For many political observers and Iraqi citizens, the veto by al-Hashemi is a continued trend in which he displays duality of character. By vetoing the elections law and subsequently sending it back to a fractious parliament, he has also led the election commission to say it has put off preparations for the vote. The situation in Iraq presents a unique predicament, since this is only the second elections in post war Iraq, and the constitution is vehement that the elections take place by January 31. Once again, al-Hashemi has pushed the county back into political turmoil for his own marginalized interests.
While some may sympathize with al-Hashemi’s insistence that the law provided too few seats to Iraqis living abroad, others see ulterior motives. Al-Hashemi claims that the only issue was article one of the law (the status of refugees), but many critics are asking why the same was not done four years ago in the last elections by him. He is also ignoring the millions of internally displaced refugees, created by his own miscreant sectarian tactics. More significantly, in recent months we have witnessed him take on a nationalist role and then also adopting the Kurdish position on the elections law. Interestingly enough, the only two parties who are still supporting a closed system for the vote are the two largest Kurdish parties. More importantly, the new election law advocates an open ballot system where Iraqis can vote for individual candidates. Al-Hashemi attributes much of his political success to the old system that allowed parties such as his to take a free ride at the expense of the political process.

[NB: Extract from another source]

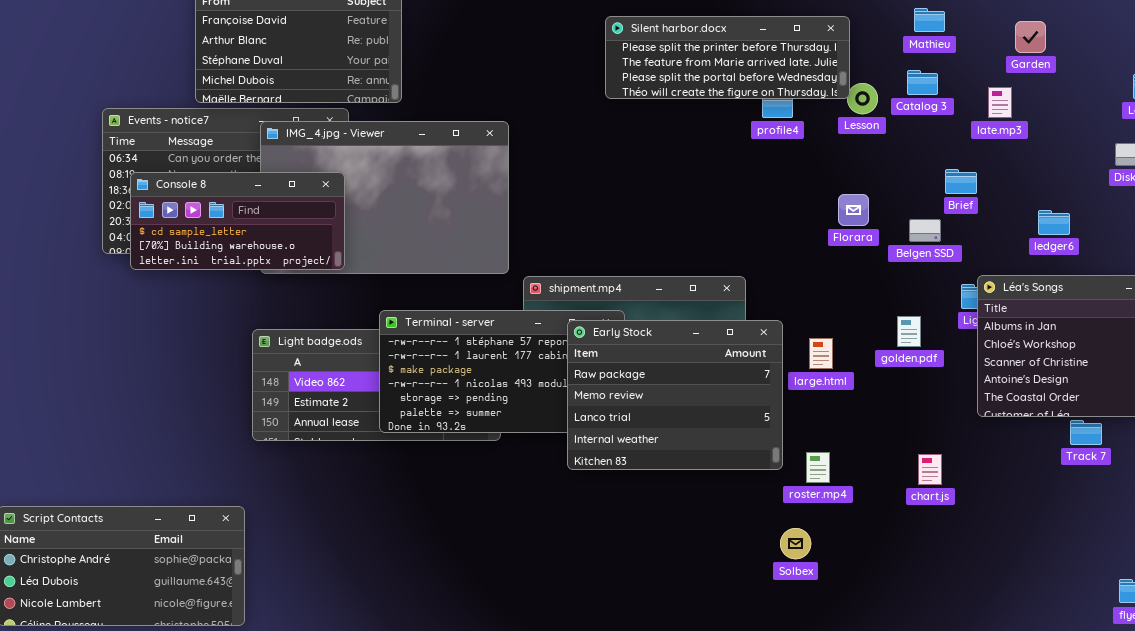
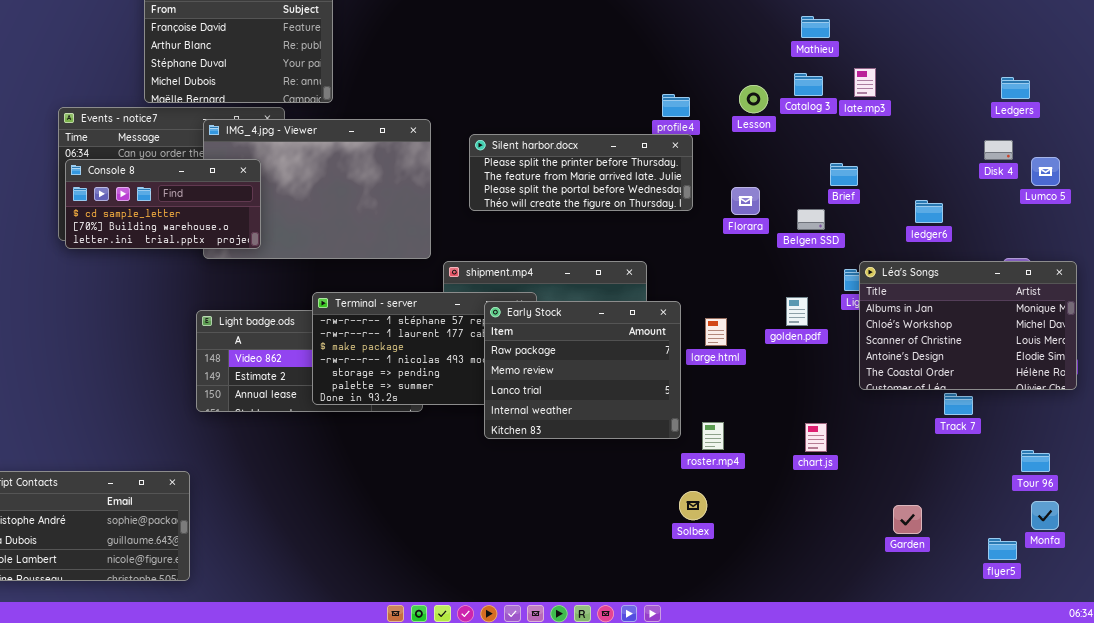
Silent harbor.docx: [605,16,850,99] -> [469,134,693,211], moved
Garden: [1015,21,1046,53] -> [893,505,922,534], moved
late.mp3: [988,87,1012,118] -> [854,68,876,97], moved
Console 8: [130,172,345,270] -> [65,159,261,249], moved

The background for the recent developments in Iraq is at odds. On one hand al-Hashemi is claiming to be the flag bearer for justice for Sunni refugees; on the other, he has also recently left the Tawafuq party and formed his own coalition. However, negotiations are still moving along for him to join the Mutlaq-Allawi alliance in a move that would be a political gamble and cause for alarm among most Iraqis, who are growing increasingly weary of unscrupulous politicians. Iraqi media has also done its share by broadcasting several Sunni Iraqi figures who unequivocally said al-Hashemi does not represent them.
The reality on the ground is fairly apparent. Al-Hashemi certainly does not represent any Iraqi from any demographic in the country. Rather, he is edged on by Iraq’s neighboring Arab countries, which benefit from a chaotic and unstable Iraq. More so, he is also supported by Turkey and its economic energy advancements in Kirkuk, which benefit from its formation into its own state of sorts. It’s a great injustice to the Iraqi people to even assert a person with as many hidden agendas as al-Hashemi represents them. He has consistency worked for his own political advancement at the cost of the Iraqi citizens. If the Iraqi elections are delayed, and this is most likely what will occur, a constitutional void will take place, leading the way for coups and attempts to overthrow the government.